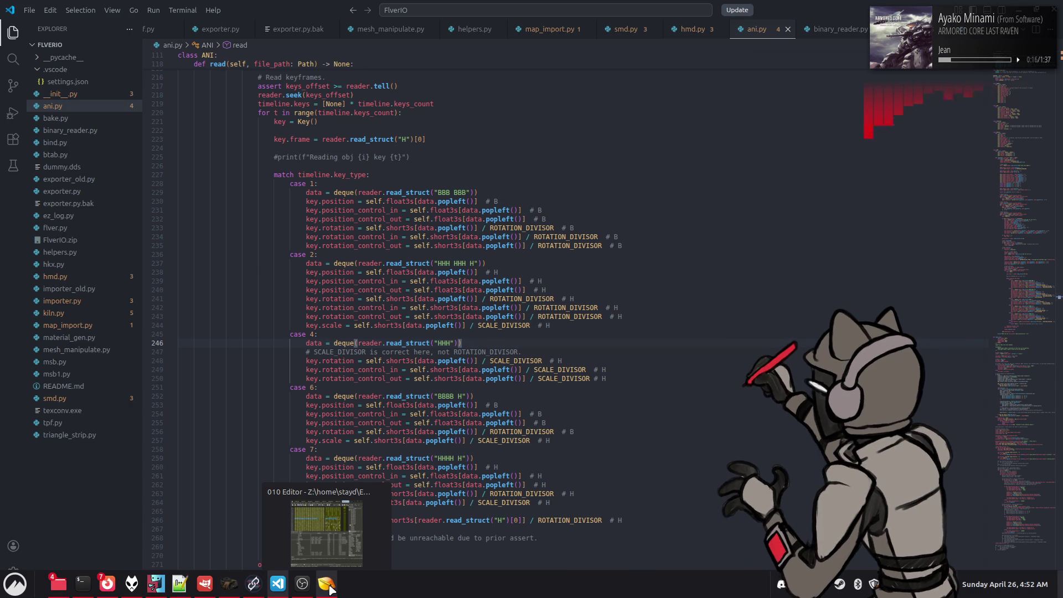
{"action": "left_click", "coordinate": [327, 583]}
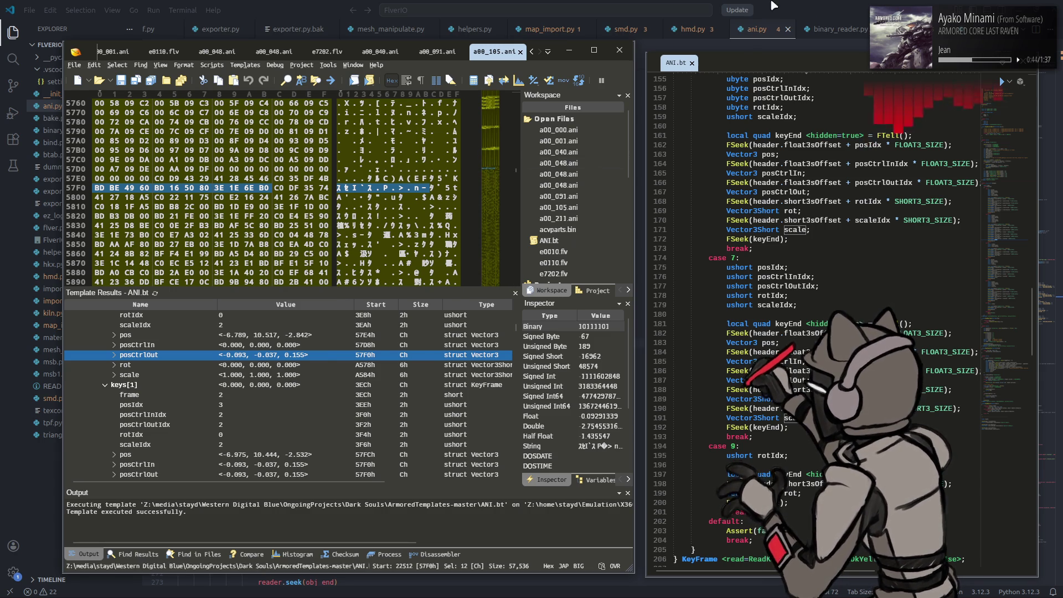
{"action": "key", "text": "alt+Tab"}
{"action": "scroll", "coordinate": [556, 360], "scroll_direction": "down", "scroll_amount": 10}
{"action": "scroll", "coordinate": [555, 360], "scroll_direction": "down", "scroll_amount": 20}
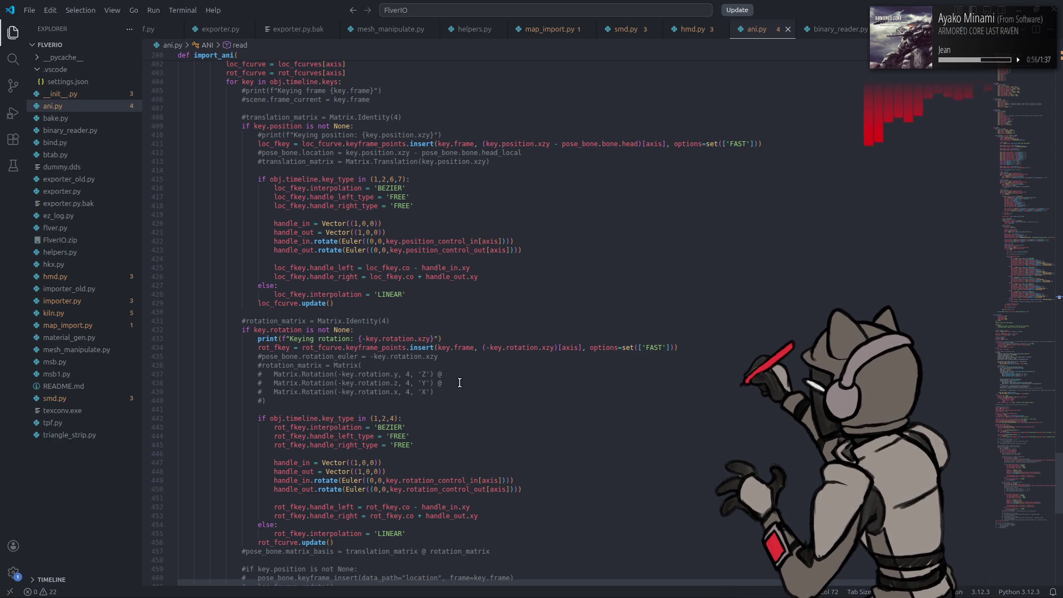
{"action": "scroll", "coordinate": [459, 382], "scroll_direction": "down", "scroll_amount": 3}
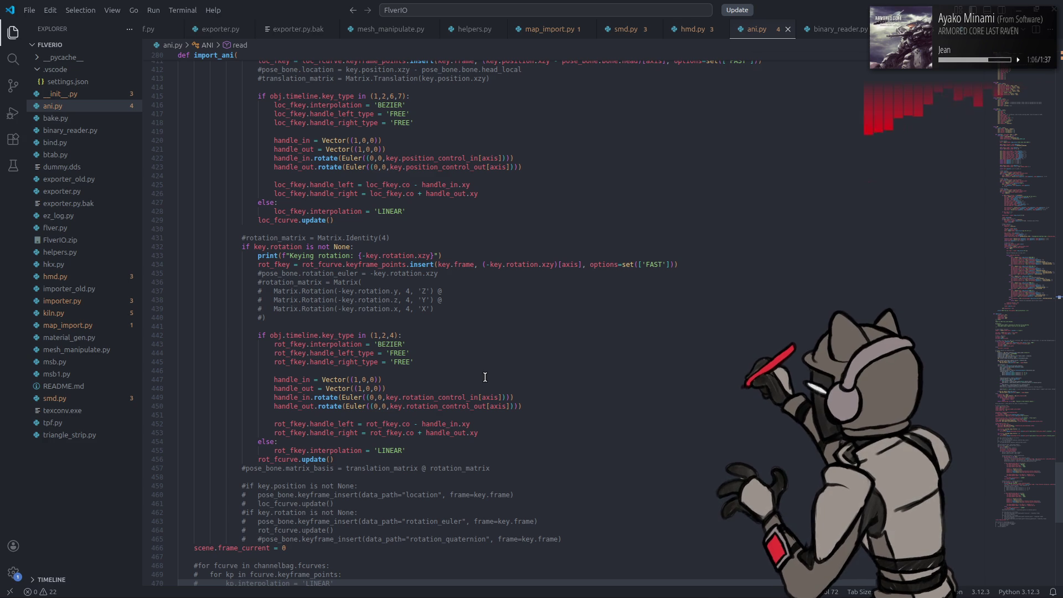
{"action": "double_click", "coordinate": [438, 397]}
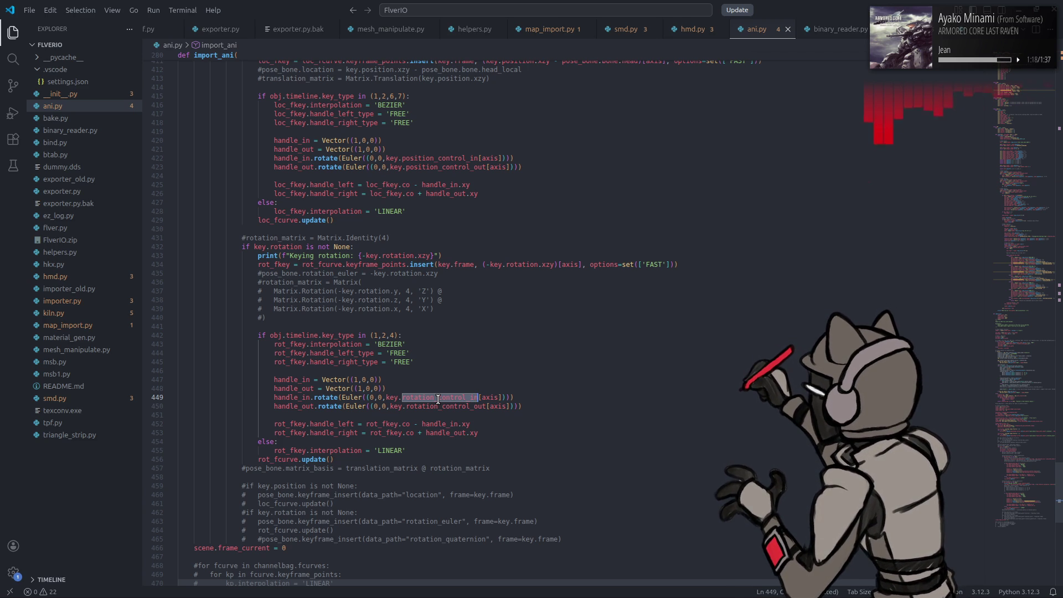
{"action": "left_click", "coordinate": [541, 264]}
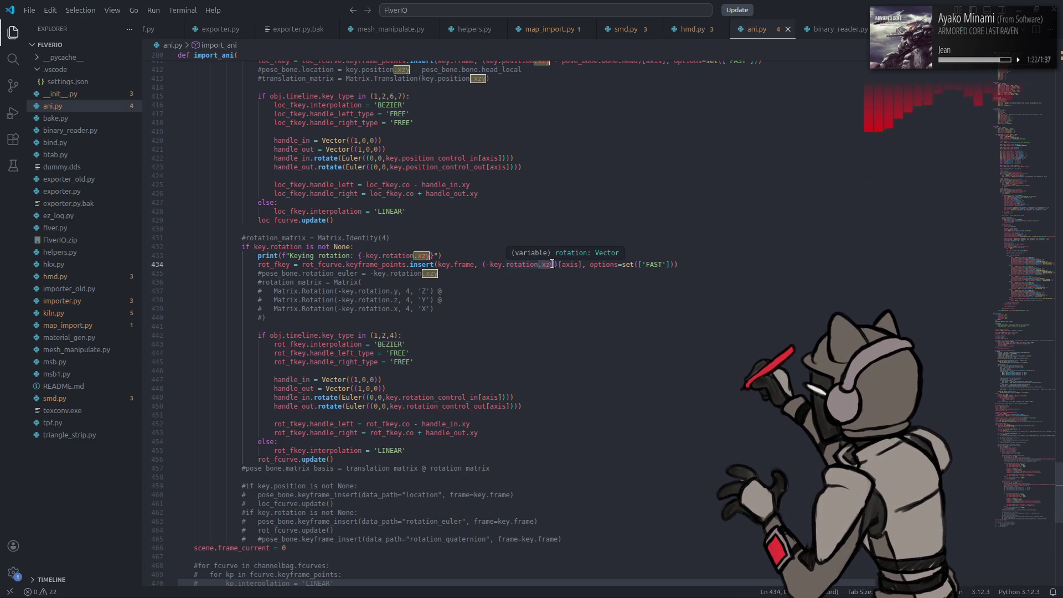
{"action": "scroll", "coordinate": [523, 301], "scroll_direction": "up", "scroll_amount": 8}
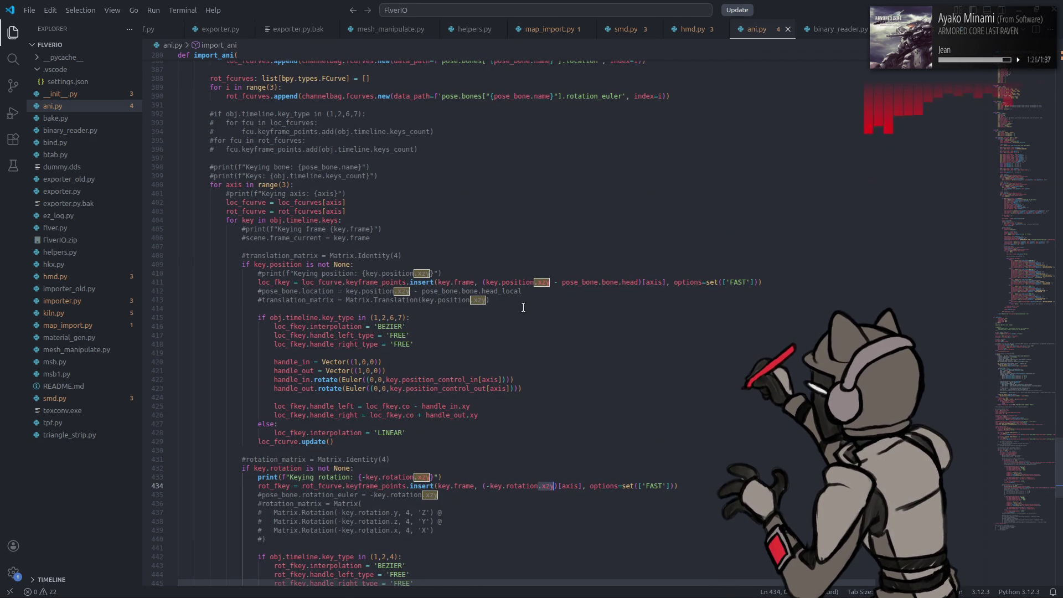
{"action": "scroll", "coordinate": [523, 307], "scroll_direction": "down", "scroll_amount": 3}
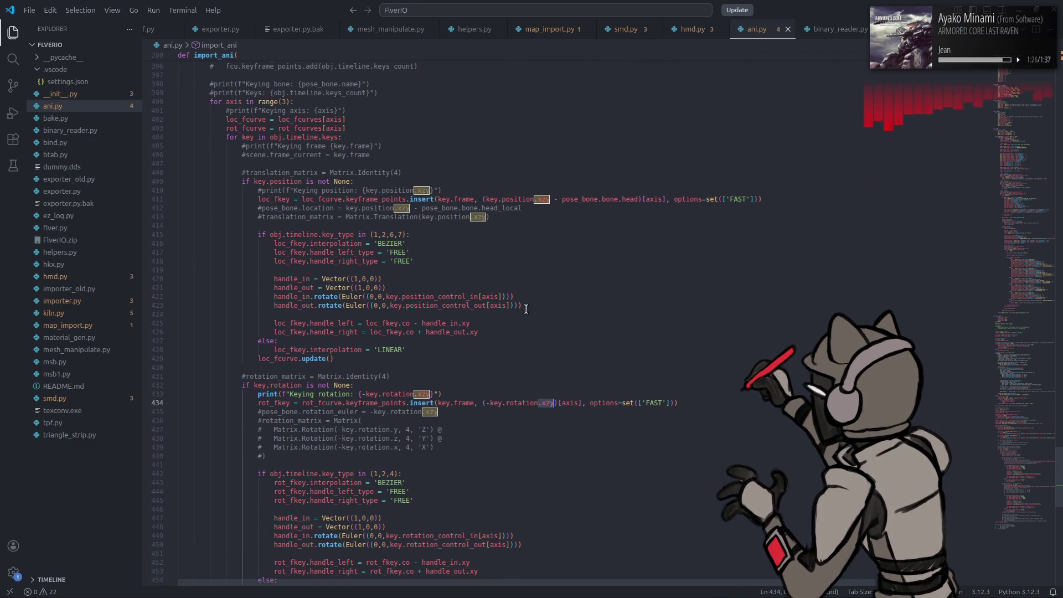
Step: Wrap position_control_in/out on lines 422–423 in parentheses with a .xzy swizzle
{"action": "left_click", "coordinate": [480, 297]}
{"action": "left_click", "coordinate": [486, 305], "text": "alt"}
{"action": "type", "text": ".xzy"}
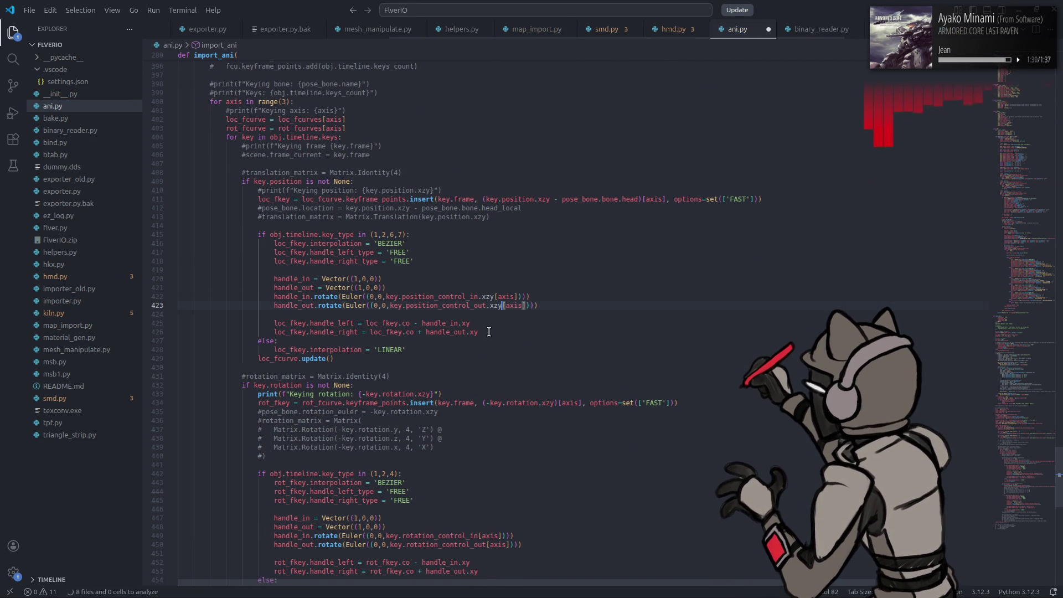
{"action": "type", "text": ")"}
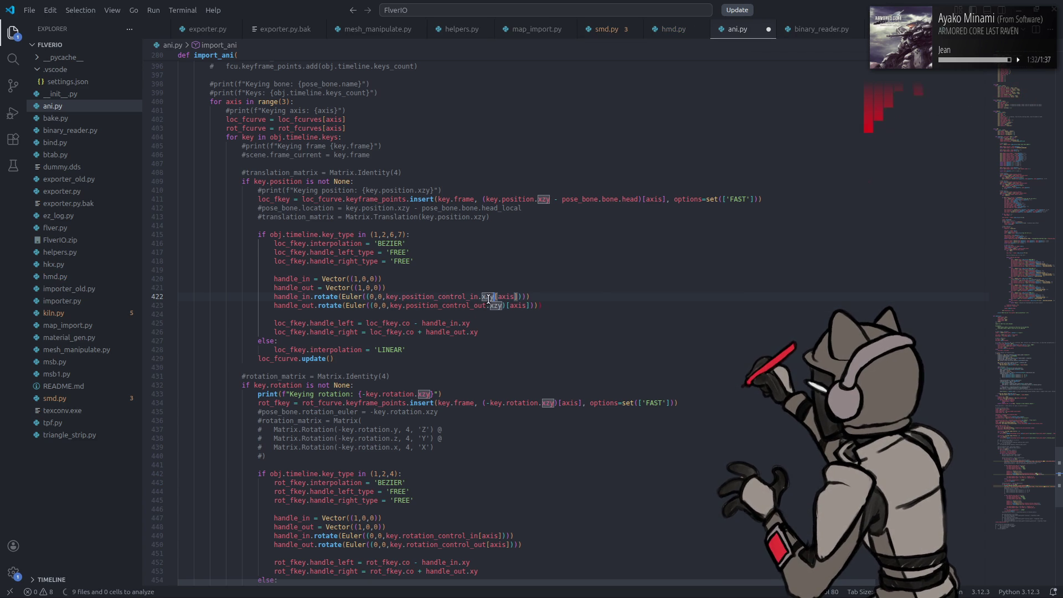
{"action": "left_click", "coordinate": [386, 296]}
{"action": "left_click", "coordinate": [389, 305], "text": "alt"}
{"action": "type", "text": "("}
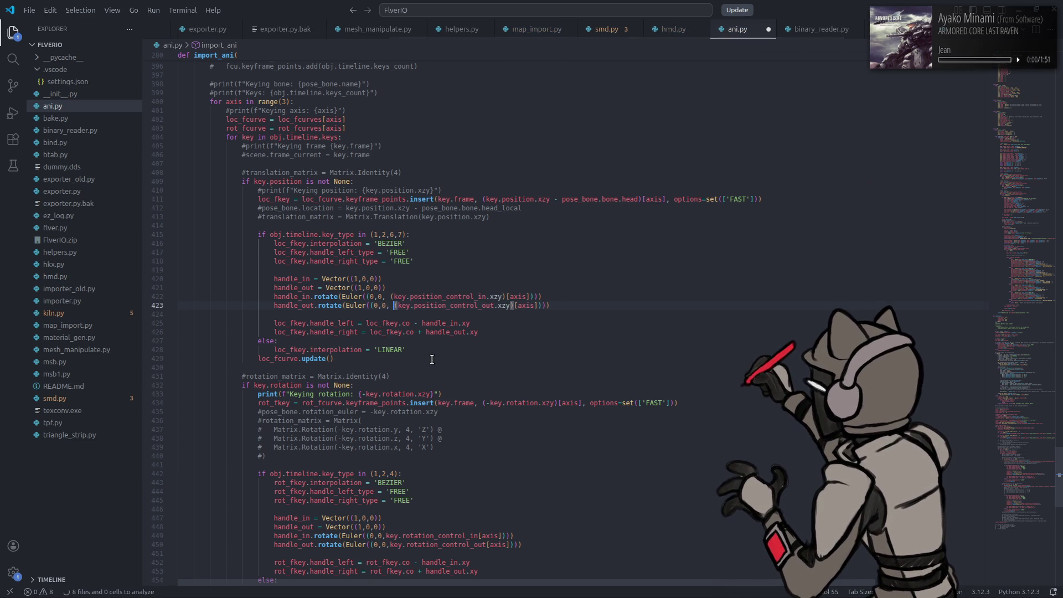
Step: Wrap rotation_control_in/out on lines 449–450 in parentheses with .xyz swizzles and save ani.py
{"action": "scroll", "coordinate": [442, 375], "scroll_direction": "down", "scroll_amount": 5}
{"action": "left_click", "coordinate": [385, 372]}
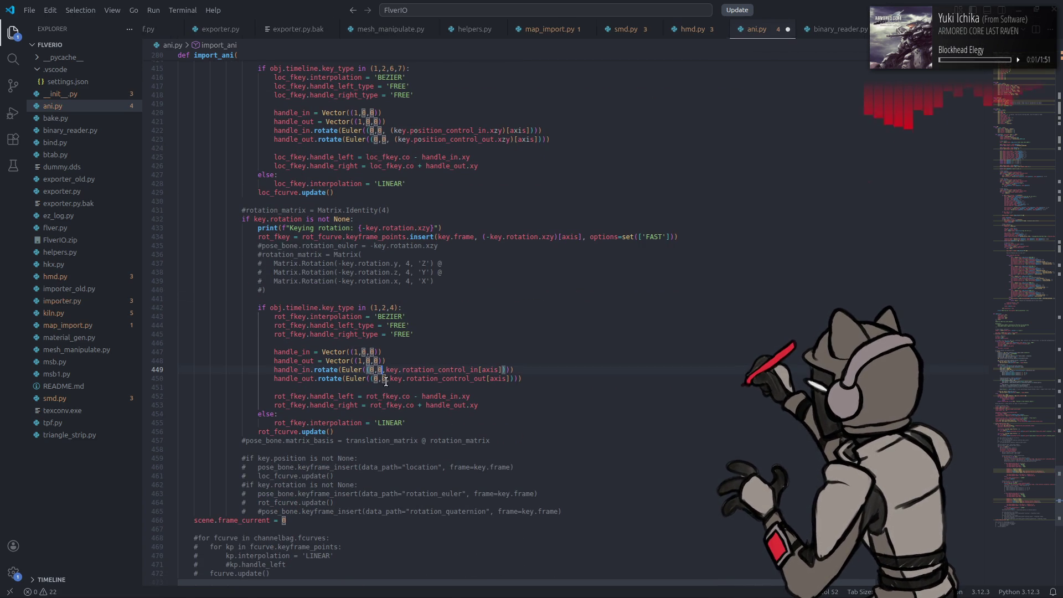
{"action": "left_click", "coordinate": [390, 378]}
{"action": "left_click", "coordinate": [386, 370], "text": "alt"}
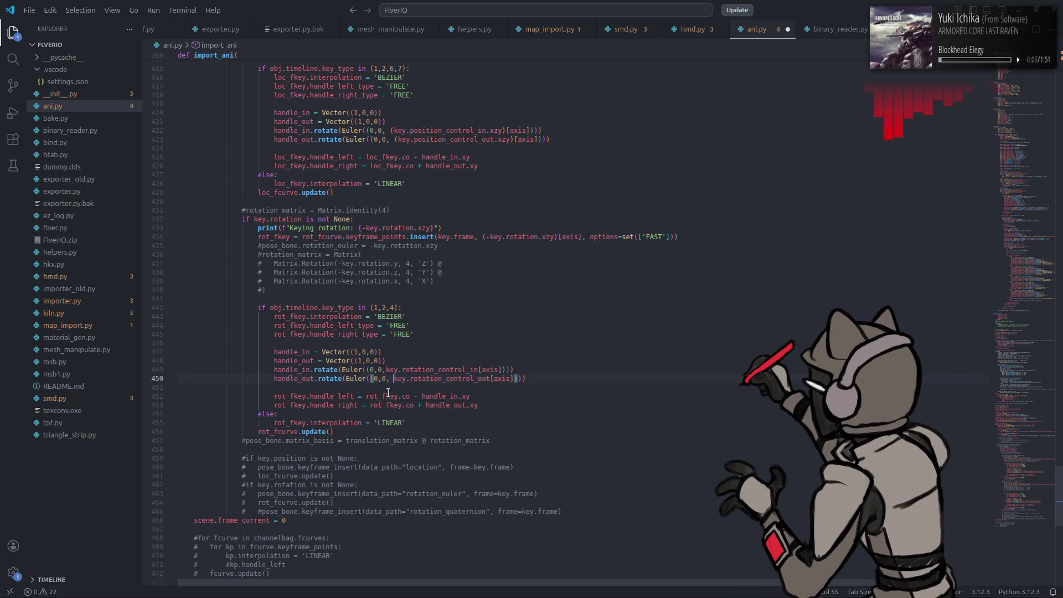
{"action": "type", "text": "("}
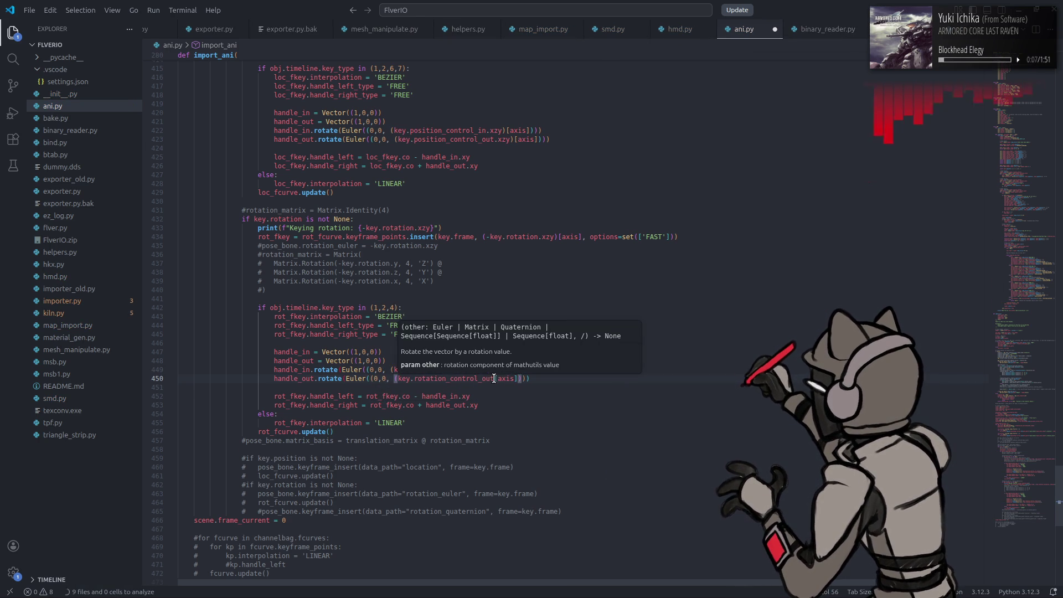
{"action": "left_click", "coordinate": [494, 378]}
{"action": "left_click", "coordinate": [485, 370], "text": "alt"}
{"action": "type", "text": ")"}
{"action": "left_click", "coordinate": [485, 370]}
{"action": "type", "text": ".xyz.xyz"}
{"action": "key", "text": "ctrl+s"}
----------------------------------------
WORK REQUEST: Lines holding "with" in the material above are to be reported.

COMPLETED TASK:
Step: Wrap position_control_in/out on lines 422–423 in parentheses with a .xzy swizzle
Step: Wrap rotation_control_in/out on lines 449–450 in parentheses with .xyz swizzles and save ani.py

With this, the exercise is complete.